Wir wissen aus den Wahlprogrammen, was das Programm von ÖVP und FPÖ ist: Verlängerung der Tagesarbeitszeit; neue Kürzungen bei den Pensionen; Bekämpfung der Kollektivvertragsfähigkeit der Gewerkschaften; Reduzierung von Sozialhilfe, Mindestsicherung, Verschärfung der Bestimmungen zur Erlangung von Arbeitslosenunterstützung; Steuergeschenke für die Reichen; Einsparungen im Gesundheitswesen; Schließung nicht genehmer Kindergärten, Kürzungen bei Schulen und Universitäten; Verstärkung der polizeilichen und geheimdienstlichen Überwachung der Bevölkerung; verstärkte Abschiebungen von Asylwerber_innen , ungeachtet von drohenden Gefahren für Leib und Leben …
Schon jetzt müssen in den Betrieben und an den Wohnorten Proteste gegen diese zu erwartenden Angriffe vorbereitet werden. Betriebsräte und Gewerkschaften müssen die Kolleg_innen informieren und organisieren.
Fordern wir SPÖ und Gewerkschaften auf, den Kampf gegen die nächste Regierung schon jetzt um folgende Hauptachsen zu führen:
- Aufteilung der Arbeit auf alle Hände bei vollem Lohnausgleich – keine Verlängerung der Arbeitszeit, ganz im Gegenteil! Schaffung von Arbeitsplätzen durch staatliche Wirtschaftsprojekte im Dienste der arbeitenden Bevölkerung – Infrastruktur, Wohnbau, Errichtung von Kindergärten, Schulen und medizinischen Zentren!

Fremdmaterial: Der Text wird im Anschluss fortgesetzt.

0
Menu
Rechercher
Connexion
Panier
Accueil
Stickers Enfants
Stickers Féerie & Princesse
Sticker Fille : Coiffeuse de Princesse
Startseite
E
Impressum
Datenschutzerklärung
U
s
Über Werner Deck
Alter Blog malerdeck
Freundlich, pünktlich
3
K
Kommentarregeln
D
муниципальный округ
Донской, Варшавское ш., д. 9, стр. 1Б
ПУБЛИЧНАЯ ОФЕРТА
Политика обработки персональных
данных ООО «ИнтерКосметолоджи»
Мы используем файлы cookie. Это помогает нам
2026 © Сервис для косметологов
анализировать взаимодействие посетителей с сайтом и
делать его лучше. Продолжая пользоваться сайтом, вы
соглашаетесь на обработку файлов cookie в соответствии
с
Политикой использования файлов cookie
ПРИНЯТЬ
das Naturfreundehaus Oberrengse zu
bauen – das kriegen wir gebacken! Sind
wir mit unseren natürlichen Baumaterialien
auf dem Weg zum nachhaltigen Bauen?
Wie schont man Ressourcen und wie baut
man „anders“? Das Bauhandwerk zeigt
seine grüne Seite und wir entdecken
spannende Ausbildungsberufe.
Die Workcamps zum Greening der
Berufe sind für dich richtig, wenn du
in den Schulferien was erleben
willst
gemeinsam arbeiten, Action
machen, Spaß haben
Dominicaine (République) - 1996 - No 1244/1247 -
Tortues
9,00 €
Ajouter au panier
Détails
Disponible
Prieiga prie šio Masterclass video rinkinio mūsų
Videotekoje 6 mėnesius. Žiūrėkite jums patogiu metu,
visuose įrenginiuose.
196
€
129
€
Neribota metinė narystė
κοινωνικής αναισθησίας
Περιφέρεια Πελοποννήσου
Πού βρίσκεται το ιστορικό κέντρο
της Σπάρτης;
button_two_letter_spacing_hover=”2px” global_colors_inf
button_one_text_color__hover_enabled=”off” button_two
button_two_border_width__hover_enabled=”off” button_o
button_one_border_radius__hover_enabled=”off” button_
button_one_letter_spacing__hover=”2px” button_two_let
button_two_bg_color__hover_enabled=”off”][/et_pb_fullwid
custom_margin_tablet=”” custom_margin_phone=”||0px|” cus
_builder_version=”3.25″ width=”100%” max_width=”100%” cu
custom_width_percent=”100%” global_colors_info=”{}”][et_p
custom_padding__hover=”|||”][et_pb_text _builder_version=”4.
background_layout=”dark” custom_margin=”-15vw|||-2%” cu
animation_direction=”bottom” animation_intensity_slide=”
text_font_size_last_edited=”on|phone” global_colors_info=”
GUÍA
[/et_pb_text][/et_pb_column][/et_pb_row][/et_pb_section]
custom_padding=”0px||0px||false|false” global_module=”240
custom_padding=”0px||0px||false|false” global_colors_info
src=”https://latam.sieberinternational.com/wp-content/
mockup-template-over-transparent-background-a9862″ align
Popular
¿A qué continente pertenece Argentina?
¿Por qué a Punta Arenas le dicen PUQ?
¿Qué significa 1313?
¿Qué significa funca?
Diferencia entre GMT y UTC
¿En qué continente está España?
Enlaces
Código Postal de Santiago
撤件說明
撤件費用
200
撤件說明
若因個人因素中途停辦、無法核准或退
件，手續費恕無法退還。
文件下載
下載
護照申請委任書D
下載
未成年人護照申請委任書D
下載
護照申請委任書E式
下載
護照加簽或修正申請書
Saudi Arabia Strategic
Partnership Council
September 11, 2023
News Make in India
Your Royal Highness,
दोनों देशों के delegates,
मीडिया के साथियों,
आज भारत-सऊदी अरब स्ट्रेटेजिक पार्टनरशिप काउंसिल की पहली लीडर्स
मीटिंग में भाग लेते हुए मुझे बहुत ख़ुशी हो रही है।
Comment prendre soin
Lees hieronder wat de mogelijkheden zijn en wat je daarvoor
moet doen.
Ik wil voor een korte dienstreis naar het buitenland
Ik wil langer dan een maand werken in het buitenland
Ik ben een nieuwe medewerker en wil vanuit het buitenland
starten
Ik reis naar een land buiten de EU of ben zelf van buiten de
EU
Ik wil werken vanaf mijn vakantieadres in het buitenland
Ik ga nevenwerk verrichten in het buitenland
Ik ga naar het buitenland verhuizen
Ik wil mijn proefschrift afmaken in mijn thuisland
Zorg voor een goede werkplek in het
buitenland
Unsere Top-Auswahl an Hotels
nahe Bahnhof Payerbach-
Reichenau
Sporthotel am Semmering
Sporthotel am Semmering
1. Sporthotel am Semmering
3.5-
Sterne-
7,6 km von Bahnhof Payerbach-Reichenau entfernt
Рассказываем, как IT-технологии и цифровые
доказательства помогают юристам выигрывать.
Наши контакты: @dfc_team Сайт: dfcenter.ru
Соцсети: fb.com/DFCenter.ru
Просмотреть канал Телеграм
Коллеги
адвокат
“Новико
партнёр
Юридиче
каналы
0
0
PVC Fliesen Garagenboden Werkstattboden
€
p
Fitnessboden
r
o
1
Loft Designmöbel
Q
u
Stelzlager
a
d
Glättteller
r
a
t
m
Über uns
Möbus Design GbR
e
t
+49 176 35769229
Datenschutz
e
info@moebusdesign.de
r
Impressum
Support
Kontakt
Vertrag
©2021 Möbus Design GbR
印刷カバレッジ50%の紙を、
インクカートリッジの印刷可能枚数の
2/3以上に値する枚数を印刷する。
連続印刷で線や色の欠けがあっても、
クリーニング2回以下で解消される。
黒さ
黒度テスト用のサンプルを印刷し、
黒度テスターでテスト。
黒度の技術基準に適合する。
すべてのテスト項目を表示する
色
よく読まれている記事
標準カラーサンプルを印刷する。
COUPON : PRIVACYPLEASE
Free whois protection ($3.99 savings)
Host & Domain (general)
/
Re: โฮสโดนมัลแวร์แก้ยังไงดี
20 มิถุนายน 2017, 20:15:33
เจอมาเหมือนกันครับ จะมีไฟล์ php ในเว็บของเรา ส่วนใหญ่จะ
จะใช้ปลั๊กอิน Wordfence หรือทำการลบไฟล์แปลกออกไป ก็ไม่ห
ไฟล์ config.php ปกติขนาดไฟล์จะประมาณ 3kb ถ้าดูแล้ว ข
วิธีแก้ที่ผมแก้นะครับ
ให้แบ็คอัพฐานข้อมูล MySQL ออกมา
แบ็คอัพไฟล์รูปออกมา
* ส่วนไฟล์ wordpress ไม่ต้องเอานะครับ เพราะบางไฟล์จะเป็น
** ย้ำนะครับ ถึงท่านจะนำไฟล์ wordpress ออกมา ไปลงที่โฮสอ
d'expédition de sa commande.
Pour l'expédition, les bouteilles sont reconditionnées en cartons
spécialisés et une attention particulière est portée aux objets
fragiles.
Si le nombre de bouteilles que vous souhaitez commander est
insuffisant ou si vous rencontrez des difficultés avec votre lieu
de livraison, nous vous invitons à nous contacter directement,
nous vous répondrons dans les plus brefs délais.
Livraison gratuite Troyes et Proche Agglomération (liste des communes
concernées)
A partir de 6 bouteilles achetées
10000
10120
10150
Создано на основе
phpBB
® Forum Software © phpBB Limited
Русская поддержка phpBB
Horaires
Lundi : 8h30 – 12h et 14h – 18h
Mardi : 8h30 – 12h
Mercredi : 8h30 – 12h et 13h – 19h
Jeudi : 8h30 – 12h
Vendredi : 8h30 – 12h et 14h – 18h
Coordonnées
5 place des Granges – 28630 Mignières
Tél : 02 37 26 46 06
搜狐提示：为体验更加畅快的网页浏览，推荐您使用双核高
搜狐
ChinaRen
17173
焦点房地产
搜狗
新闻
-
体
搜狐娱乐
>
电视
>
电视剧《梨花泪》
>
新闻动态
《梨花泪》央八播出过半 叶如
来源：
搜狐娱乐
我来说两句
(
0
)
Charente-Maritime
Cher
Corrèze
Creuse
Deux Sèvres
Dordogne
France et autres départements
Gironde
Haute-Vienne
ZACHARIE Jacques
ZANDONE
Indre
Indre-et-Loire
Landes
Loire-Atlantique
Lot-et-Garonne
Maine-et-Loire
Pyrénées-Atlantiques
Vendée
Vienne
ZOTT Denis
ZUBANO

- Automatische Anpassung der Löhne an die Teuerung! Erstellung eines realistischen Warenkorbs durch Komitees der arbeitenden und arbeitslosen Konsument_innen! Senkung der Mieten, Beschlagnahmung und Verteilung leerstehender Wohnungen oder solcher Liegenschaften, die als Spekulationsobjekte dienen!
- Für das Recht migrantischer Arbeiter_innen und Studierender, von Flüchtlingen und Asylwerbern zu gleichen Bedingungen hier zu arbeiten und zu leben wie Werktätige mit österreichischer Staatszugehörigkeit; Vertretung ihrer Interessen durch Betriebsräte und Gewerkschaften.
- Förderung der Lehrer_innenausbildung auf allen Ebenen! Senkung der Klassenschülerzahlen, mehr Lehrer_innen für den Förder- und Sprachunterricht ab der Vorschule!
- Völlige Trennung von Religionen und Staat – keine religiöse Indoktrinierung in öffentlichen Bildungseinrichtungen. Für das Recht der freien Religionsausübung, aber ohne besondere staatliche Schutzbestimmungen (“Blasphemieparagraf”).
- Keine österreichischen Polizisten und Soldaten ins Ausland! Beendigung aller “Auslandseinsätze”! Gegen die Kriegspolitik der ausländischen und heimischen Imperialisten! Keine österreichische Beteiligung an Frontex-Einsätzen!
- Organisierung von demokratisch gewählten Komitees zur Durchsetzung dieser Forderungen, die allen Arbeiter_innen offen stehen!